LUKS+LVM+TPM2 passwordless unlock: "Failed to mount /sysroot"

I’ve set up a fresh NixOS installation using LVM on top of LUKS, and am trying to get the system to unlock the root volume without a password prompt using my system’s TPM2 module. I’ve been using the instructions in the comment here. Unfortunately this seems to result in an unbootable system - see the errors in the attached screenshot.

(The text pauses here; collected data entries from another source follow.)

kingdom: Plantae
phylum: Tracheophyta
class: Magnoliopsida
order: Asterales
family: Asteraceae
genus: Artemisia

The relevant parts of my nixos configuration are:

  boot.initrd.availableKernelModules = [ "vmd" "xhci_pci" "ahci" "nvme" "usbhid" "usb_storage" "sd_mod" ];
  boot.initrd.kernelModules = [ "dm-snapshot" ];
  boot.initrd.systemd.enable = true;
  boot.initrd.systemd.enableTpm2 = true;
  security.tpm2.enable = true;
  boot.kernelModules = [ "kvm-intel" ];
  boot.extraModulePackages = [ ];
  boot.initrd.luks.devices.cryptlvm = {
    device = "/dev/disk/by-uuid/47d8a0a2-900d-45c0-ae63-026238a14601";
    preLVM = true; # luksOpen will be attempted before LVM scan
  fileSystems."/" =
    { device = "/dev/WD770VolGroup/root";
      #fsType = "ext4";
  fileSystems."/boot" =
    { device = "/dev/disk/by-uuid/D840-BDB1";
      fsType = "vfat";

The TPM key does seem to be registered on the disk:

richard@osaka ~ % sudo systemd-cryptenroll /dev/disk/by-uuid/47d8a0a2-900d-45c0-ae63-026238a14601 
   0 password
   1 tpm2

If I disable boot.initrd.systemd the system boots again, but prompts for the password. I was wondering if someone more knowledgeable than me might know why my configuration isn’t working.

It looks like you commented out fsType = "ext4";. This cannot be commented out. The initrd only includes kernel modules for file systems that it knows it needs, which is determined by fsType.

As a sidenote, keep in mind that the TPM is something that must be used carefully. It can render disk encryption pointless if you don’t have the system configured right.

That does the trick. Amazing! And amazingly fast reply. Thank you.